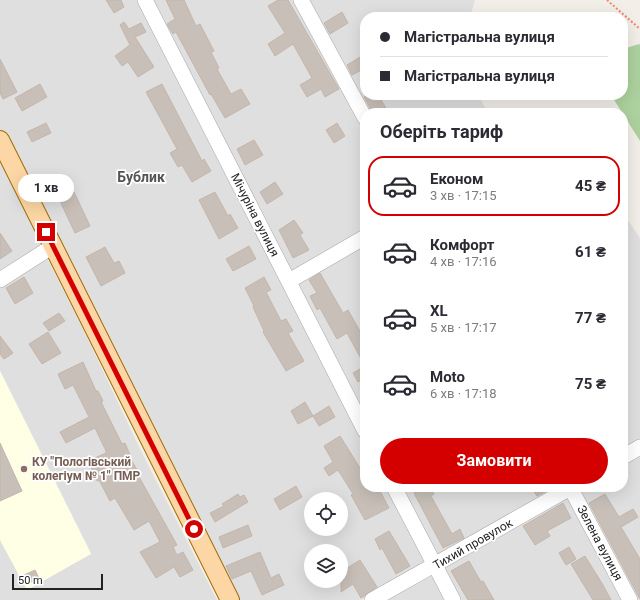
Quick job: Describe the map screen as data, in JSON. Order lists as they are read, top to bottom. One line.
{"streets":{"street":["Мічуріна вулиця","Зелена вулиця","Тихий провулок"]},"districts":["Бублик"],"places":["КУ \"Пологівський колегіум № 1\" ПМР"],"scale_bar":"50 m","page":{"banner":["Магістральна вулиця","Магістральна вулиця"],"heading":"Оберіть тариф","list":[{"name":"Економ","note":"3 хв · 17:15","value":"45 ₴"},{"name":"Комфорт","note":"4 хв · 17:16","value":"61 ₴"},{"name":"XL","note":"5 хв · 17:17","value":"77 ₴"},{"name":"Moto","note":"6 хв · 17:18","value":"75 ₴"}],"bubble":"1 хв","buttons":"Замовити","scale":"50 m"}}
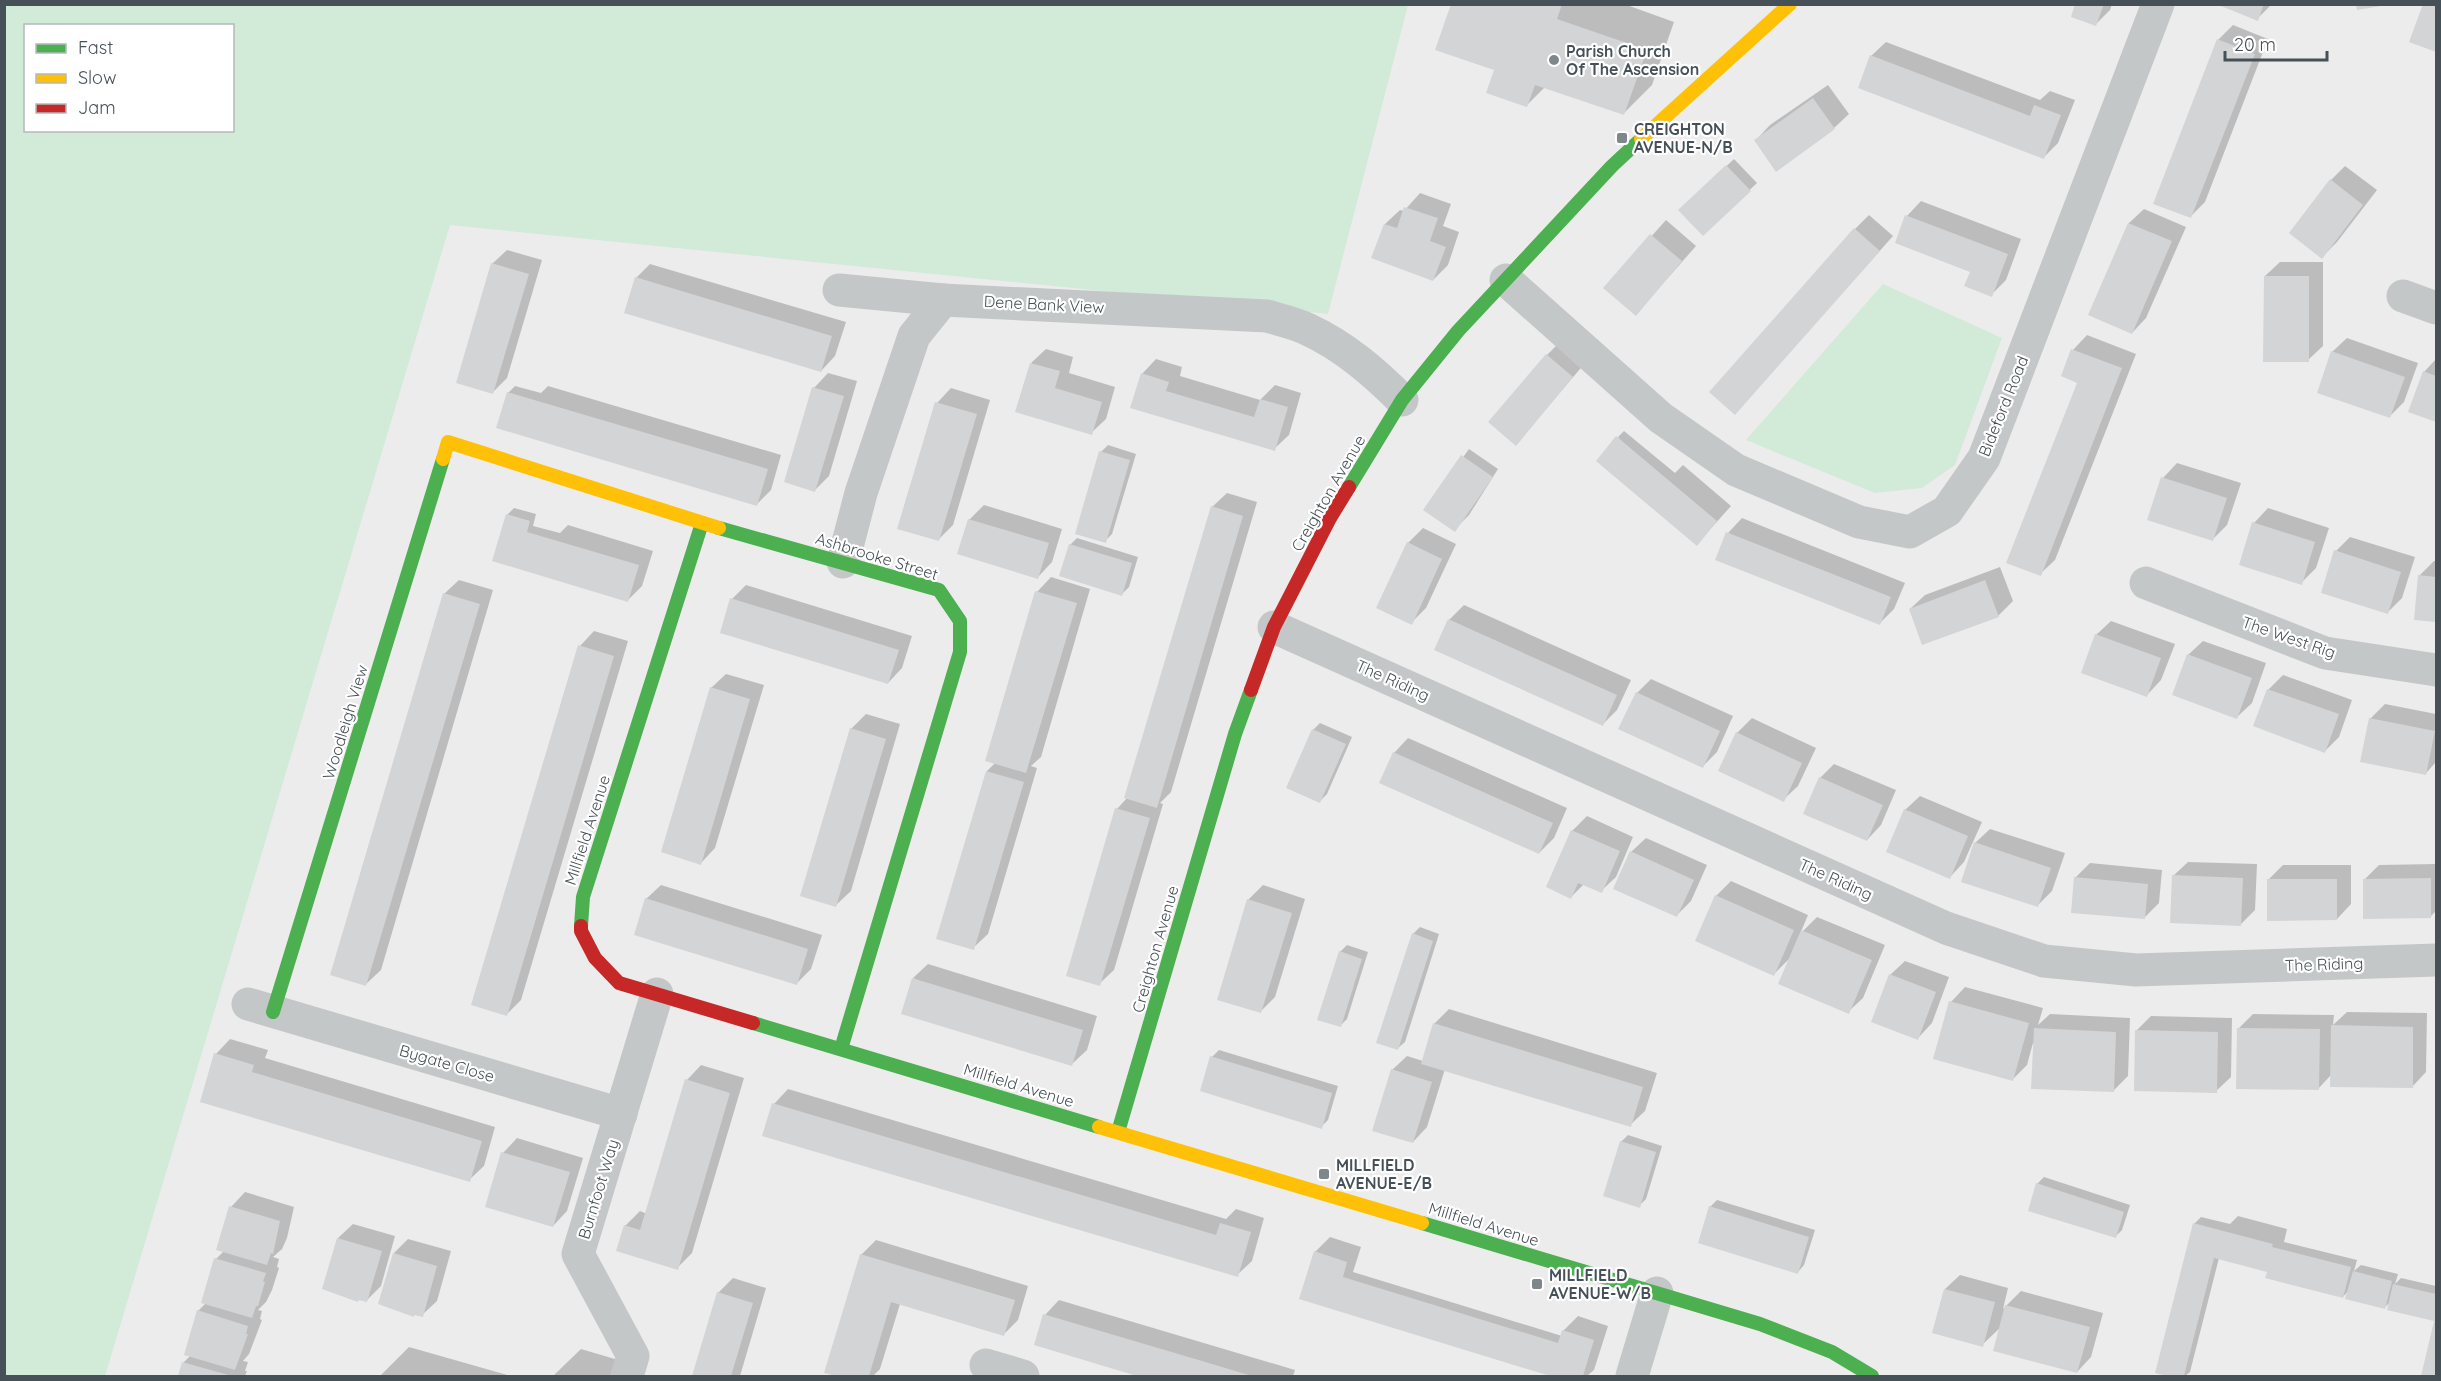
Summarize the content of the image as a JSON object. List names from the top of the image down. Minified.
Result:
{"streets":{"street":["Dene Bank View","Bideford Road","Creighton Avenue","Ashbrooke Street","The West Rig","The Riding","Woodleigh View","Millfield Avenue","Bygate Close","Burnfoot Way"]},"crossings":[["Dene Bank View","Creighton Avenue"],["Bideford Road","Creighton Avenue"],["Creighton Avenue","The Riding"],["Creighton Avenue","Millfield Avenue"],["Ashbrooke Street","Woodleigh View"],["Ashbrooke Street","Millfield Avenue"],["Woodleigh View","Bygate Close"],["Millfield Avenue","Burnfoot Way"],["Bygate Close","Burnfoot Way"]],"places":{"other":["Parish Church Of The Ascension"],"transit":["CREIGHTON AVENUE-N/B","MILLFIELD AVENUE-E/B","MILLFIELD AVENUE-W/B"]},"legend":["Fast","Slow","Jam"],"scale_bar":"20 m"}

:::::

### WHAT THE TASK ASKS
Give back exactly the lines starting at the one with "Summarize the content" and running to the end of the listing. Include both ends.

### THE COMPLETED TASK
Summarize the content of the image as a JSON object. List names from the top of the image down. Minified.
Result:
{"streets":{"street":["Dene Bank View","Bideford Road","Creighton Avenue","Ashbrooke Street","The West Rig","The Riding","Woodleigh View","Millfield Avenue","Bygate Close","Burnfoot Way"]},"crossings":[["Dene Bank View","Creighton Avenue"],["Bideford Road","Creighton Avenue"],["Creighton Avenue","The Riding"],["Creighton Avenue","Millfield Avenue"],["Ashbrooke Street","Woodleigh View"],["Ashbrooke Street","Millfield Avenue"],["Woodleigh View","Bygate Close"],["Millfield Avenue","Burnfoot Way"],["Bygate Close","Burnfoot Way"]],"places":{"other":["Parish Church Of The Ascension"],"transit":["CREIGHTON AVENUE-N/B","MILLFIELD AVENUE-E/B","MILLFIELD AVENUE-W/B"]},"legend":["Fast","Slow","Jam"],"scale_bar":"20 m"}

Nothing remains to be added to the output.